Forecasting the flu better—through combo of 'big' and traditional data
Three UC San Diego researchers say they can predict the spread of flu a week into the future with as much accuracy as Google Flu Trends can display levels of infection right now.
The study - appearing in Scientific Reports, an online journal from the publishers of Nature - uses social network analysis and combines the power of Google Flu Trends' "big data" with traditional flu monitoring data from the U.S. Centers for Disease Control and Prevention (CDC).
"Our innovation," said corresponding author Michael Davidson, a doctoral student in political science at UC San Diego, "is to construct a network of ties between different U.S. health regions based on information from the CDC. We asked: Which places in years past got the flu at about the same time? That told us which regions of the country have the strongest ties, or connections, and gave us the analytic power to improve Google's predictions."

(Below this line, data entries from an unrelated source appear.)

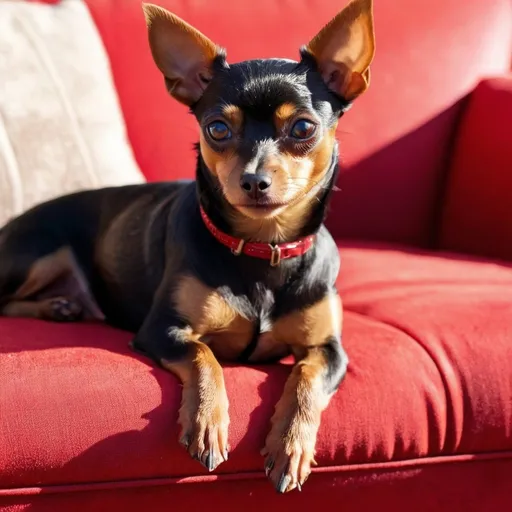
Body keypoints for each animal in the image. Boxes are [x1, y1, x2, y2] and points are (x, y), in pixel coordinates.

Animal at [0, 0, 376, 494]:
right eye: (217, 129)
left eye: (302, 127)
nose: (254, 180)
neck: (262, 248)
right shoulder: (163, 329)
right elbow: (205, 357)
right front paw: (207, 422)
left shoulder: (329, 350)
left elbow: (305, 379)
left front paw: (291, 445)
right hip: (38, 255)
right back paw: (57, 306)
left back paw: (60, 307)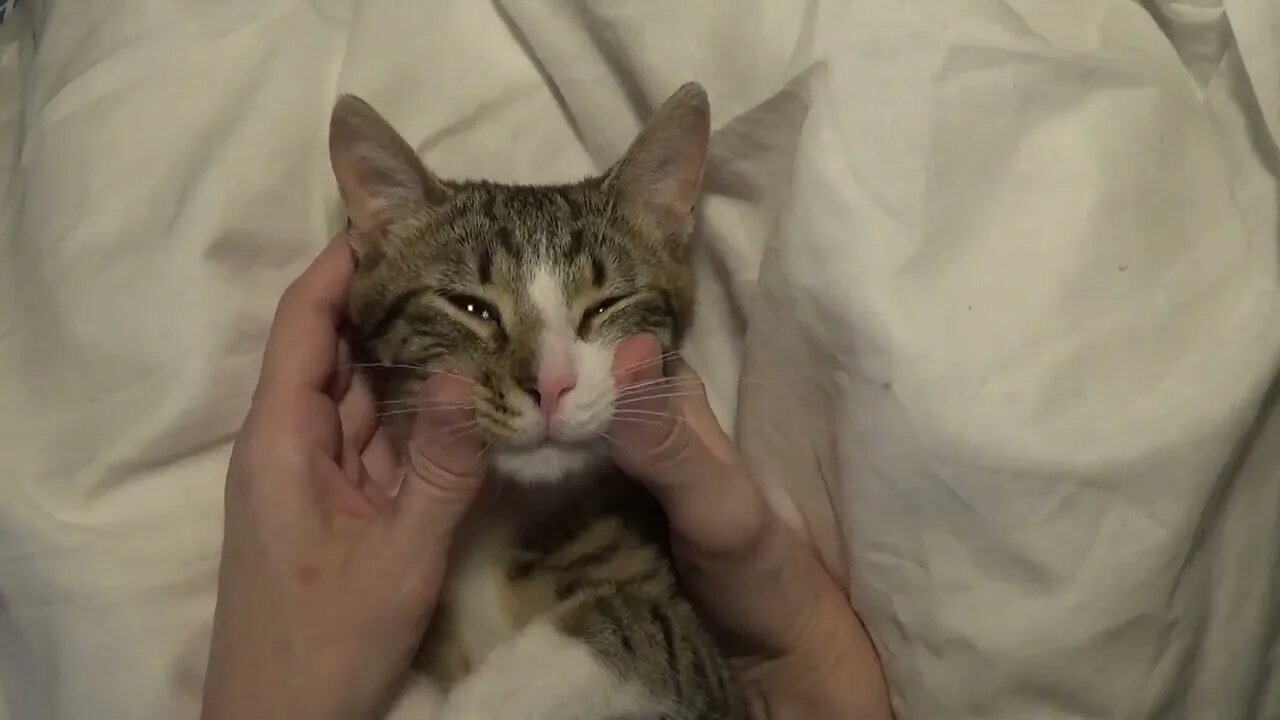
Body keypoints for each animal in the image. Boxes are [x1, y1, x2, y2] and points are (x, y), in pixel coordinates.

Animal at [330, 85, 747, 717]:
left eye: (605, 305)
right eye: (471, 307)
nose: (550, 383)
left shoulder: (728, 679)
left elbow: (630, 620)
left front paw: (483, 699)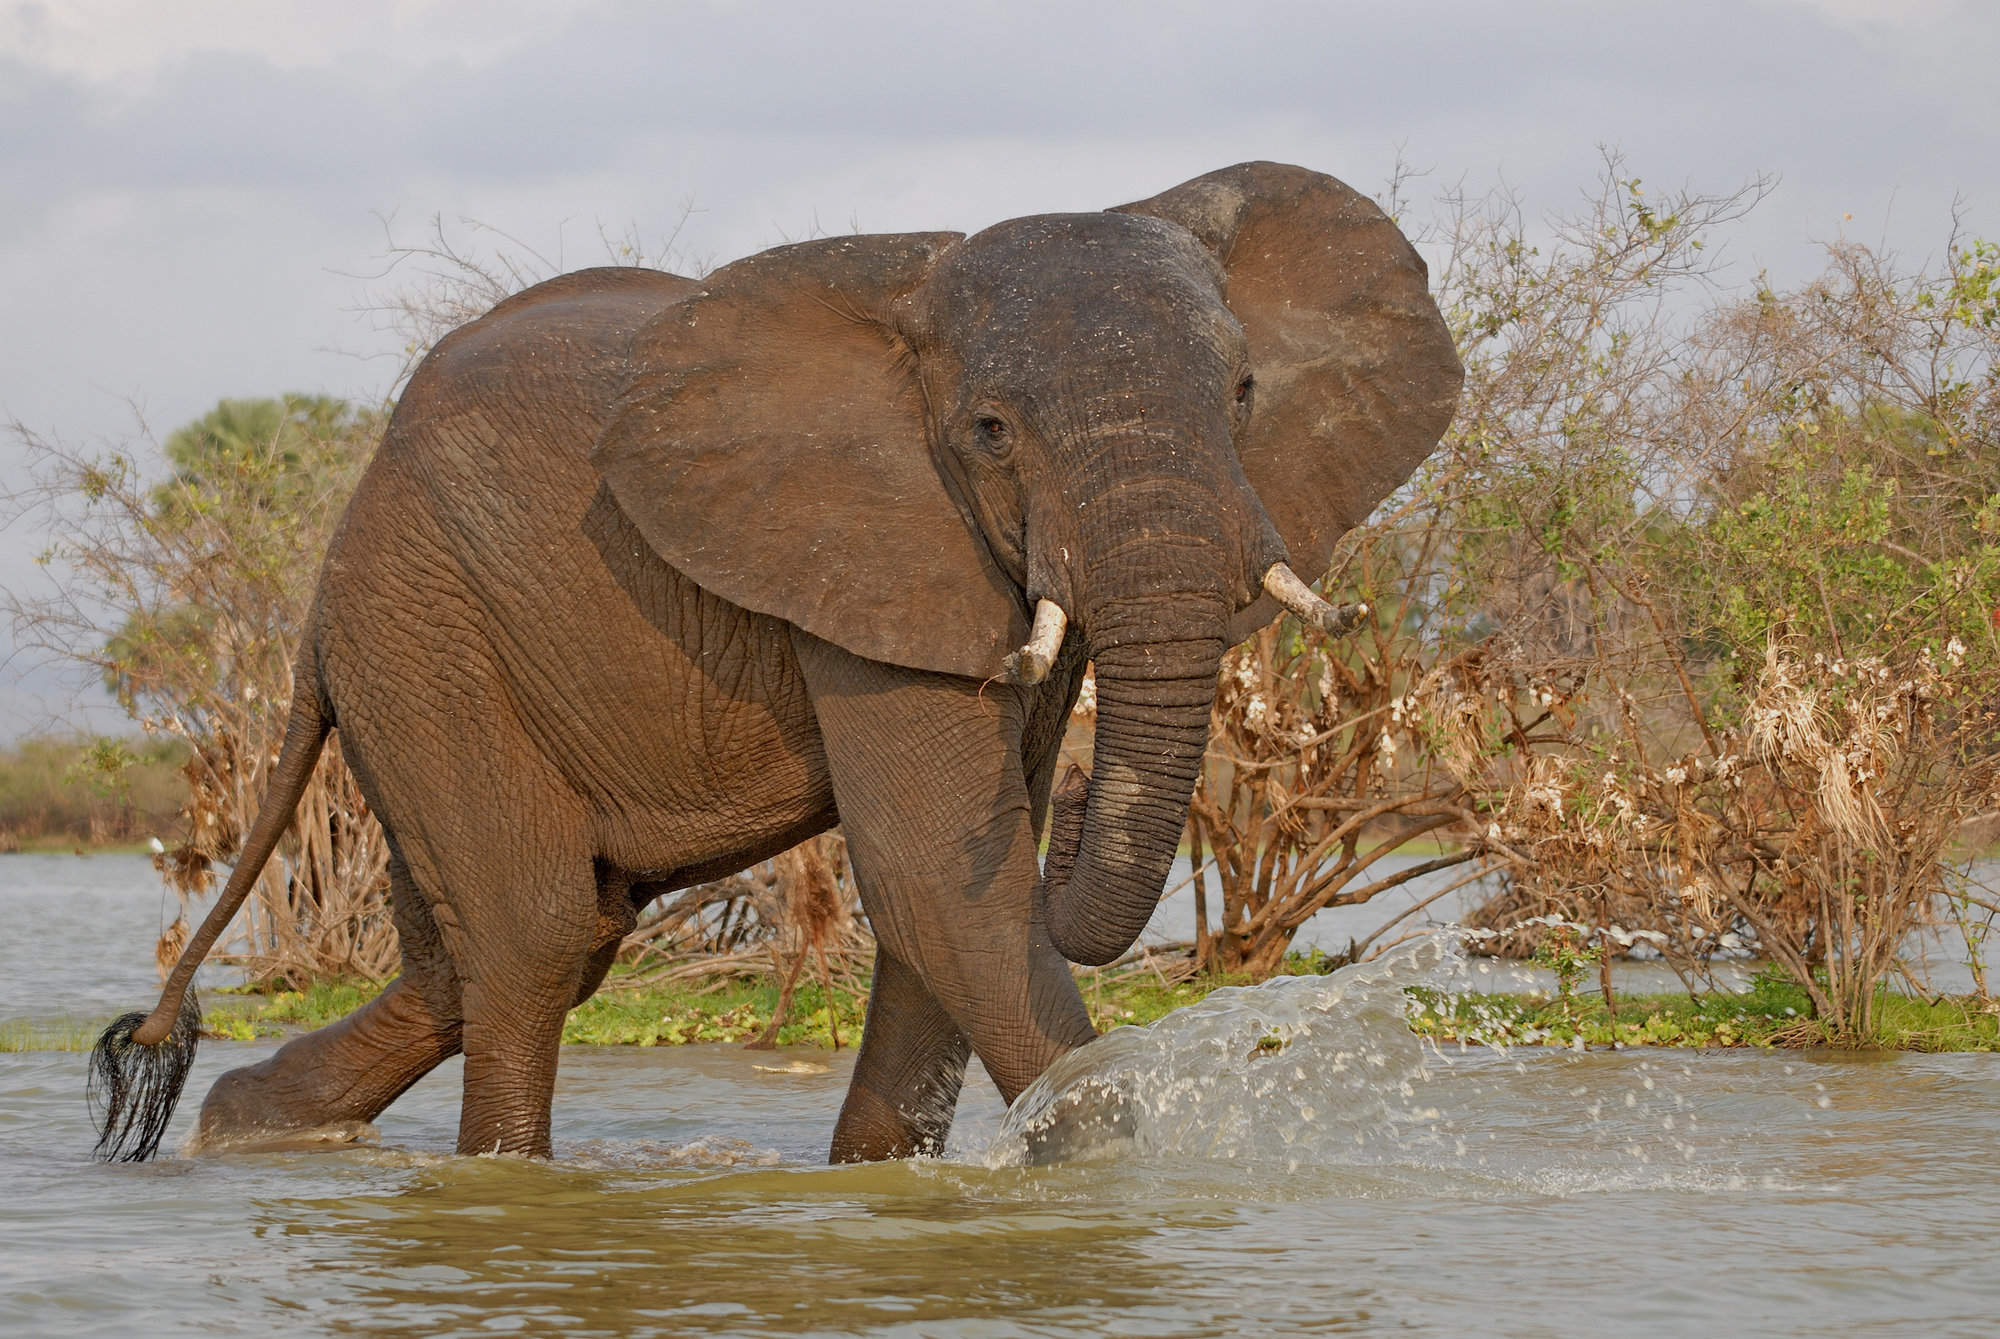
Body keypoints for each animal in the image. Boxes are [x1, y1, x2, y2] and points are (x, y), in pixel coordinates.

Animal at [86, 159, 1464, 1167]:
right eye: (989, 431)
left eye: (1241, 395)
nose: (1077, 797)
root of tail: (325, 585)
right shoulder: (868, 543)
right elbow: (940, 877)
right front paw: (1107, 1173)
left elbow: (956, 891)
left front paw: (880, 1187)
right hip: (420, 628)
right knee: (534, 935)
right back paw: (485, 1177)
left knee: (501, 948)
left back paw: (245, 1129)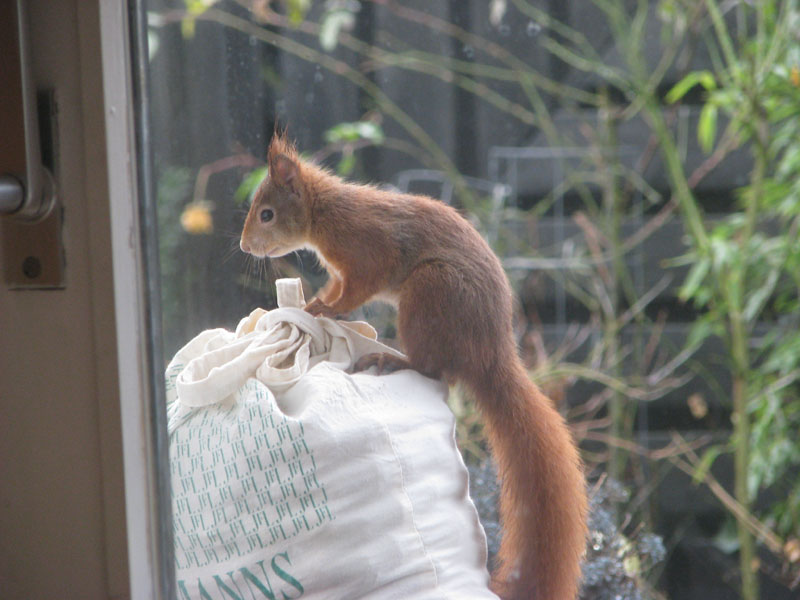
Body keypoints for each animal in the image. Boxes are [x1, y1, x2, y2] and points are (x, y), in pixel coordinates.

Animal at [240, 132, 588, 600]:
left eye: (267, 214)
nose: (245, 246)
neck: (326, 213)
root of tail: (491, 355)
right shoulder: (341, 270)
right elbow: (336, 288)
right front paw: (317, 303)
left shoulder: (368, 251)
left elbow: (356, 289)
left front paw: (322, 310)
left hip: (430, 291)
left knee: (433, 369)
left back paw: (390, 357)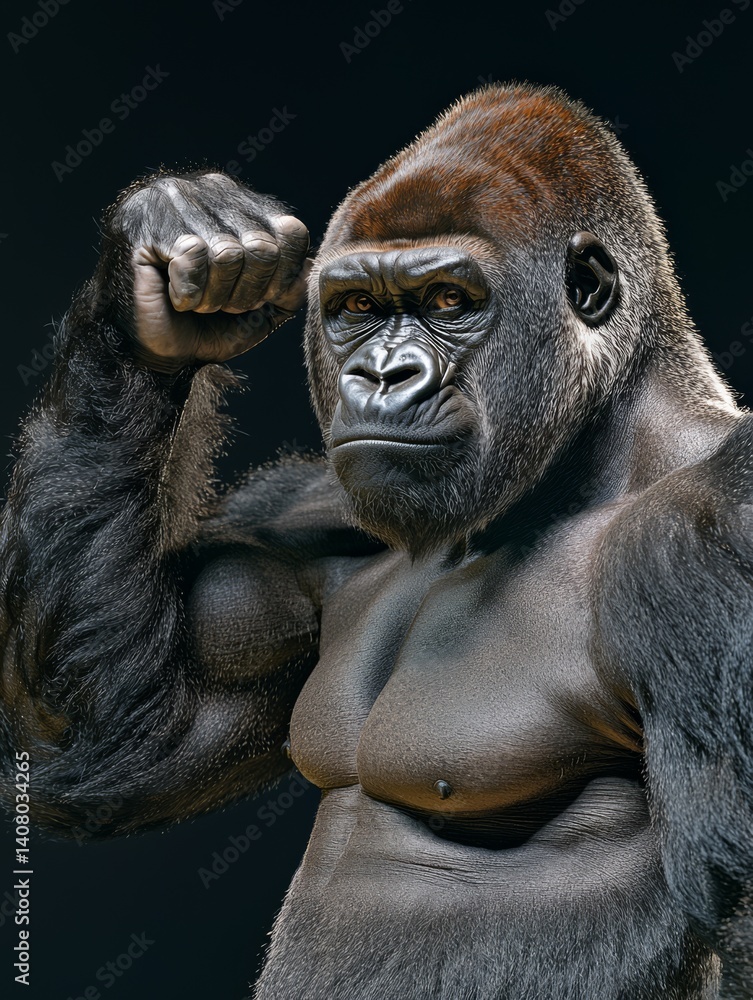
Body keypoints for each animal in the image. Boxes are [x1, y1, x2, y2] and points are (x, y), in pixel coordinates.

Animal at [1, 82, 752, 998]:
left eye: (448, 302)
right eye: (357, 309)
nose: (381, 375)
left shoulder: (715, 531)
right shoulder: (302, 510)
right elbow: (125, 742)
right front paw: (152, 278)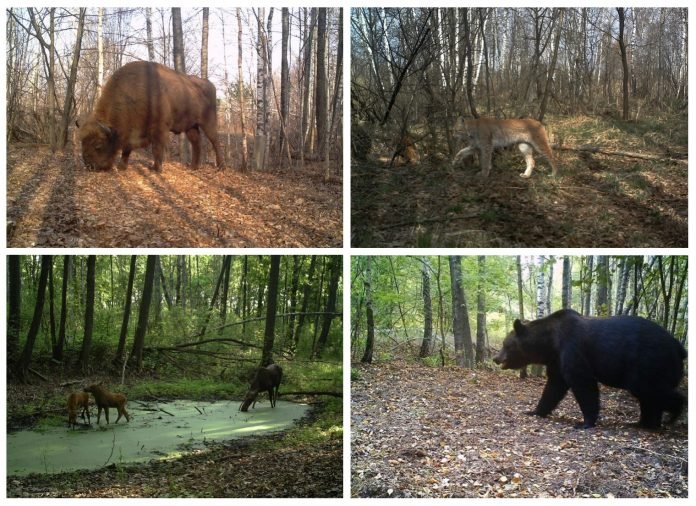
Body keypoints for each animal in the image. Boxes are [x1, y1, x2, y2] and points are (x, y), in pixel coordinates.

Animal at [77, 60, 223, 171]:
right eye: (82, 142)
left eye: (98, 145)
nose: (89, 166)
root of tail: (210, 84)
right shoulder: (132, 131)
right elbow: (127, 148)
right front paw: (122, 166)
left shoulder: (159, 128)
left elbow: (156, 148)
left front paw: (156, 168)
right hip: (191, 126)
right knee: (196, 142)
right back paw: (194, 167)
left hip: (208, 123)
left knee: (215, 141)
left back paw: (220, 166)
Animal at [492, 306, 688, 428]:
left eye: (505, 344)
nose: (495, 358)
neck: (550, 343)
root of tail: (680, 348)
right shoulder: (557, 360)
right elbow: (554, 387)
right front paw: (534, 411)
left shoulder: (572, 348)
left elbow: (583, 383)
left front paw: (584, 422)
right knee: (649, 396)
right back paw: (645, 422)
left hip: (649, 361)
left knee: (649, 390)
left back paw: (673, 413)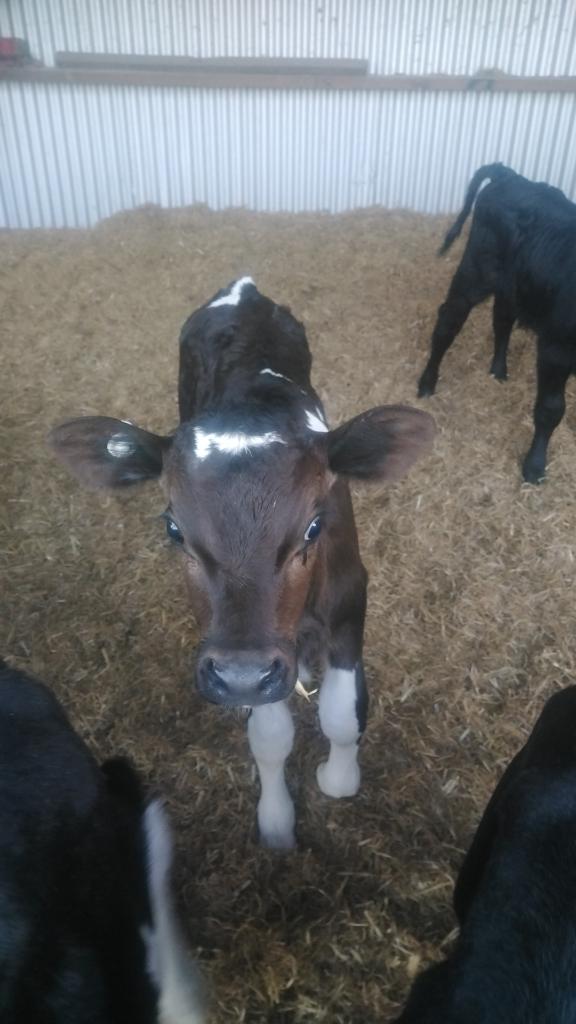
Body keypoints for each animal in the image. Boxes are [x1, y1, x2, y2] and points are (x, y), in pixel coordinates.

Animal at [49, 278, 435, 849]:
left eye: (314, 526)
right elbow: (271, 736)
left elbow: (341, 716)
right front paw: (276, 818)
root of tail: (242, 287)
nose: (241, 678)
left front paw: (339, 777)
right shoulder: (245, 656)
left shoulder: (348, 596)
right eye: (174, 529)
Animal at [417, 163, 576, 483]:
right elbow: (551, 409)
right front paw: (534, 466)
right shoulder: (556, 347)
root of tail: (511, 175)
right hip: (475, 272)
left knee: (501, 319)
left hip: (511, 286)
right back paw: (427, 383)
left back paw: (498, 370)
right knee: (449, 321)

Google Flu Trends (GFT) is very good, Davidson said, at showing where in the U.S. people are searching for information on flu and flu-like symptoms. And these data are valuable because they come in real time, he said, about two weeks ahead of when the CDC can issue its reports. But GFT has also made some infamous errors - errors that probably reflect widespread public concerns about flu more than actual confirmed illness.
By weighting GFT predictions with a social network derived from CDC reports on laboratory-tested cases of flu, the researchers were able to refine and improve GFT's predictions.
The researchers are optimistic their work will soon be put to public use. "We hope our method will be implemented by epidemiologists and data scientists," Davidson said, "to better target prevention and treatment efforts, especially during epidemics."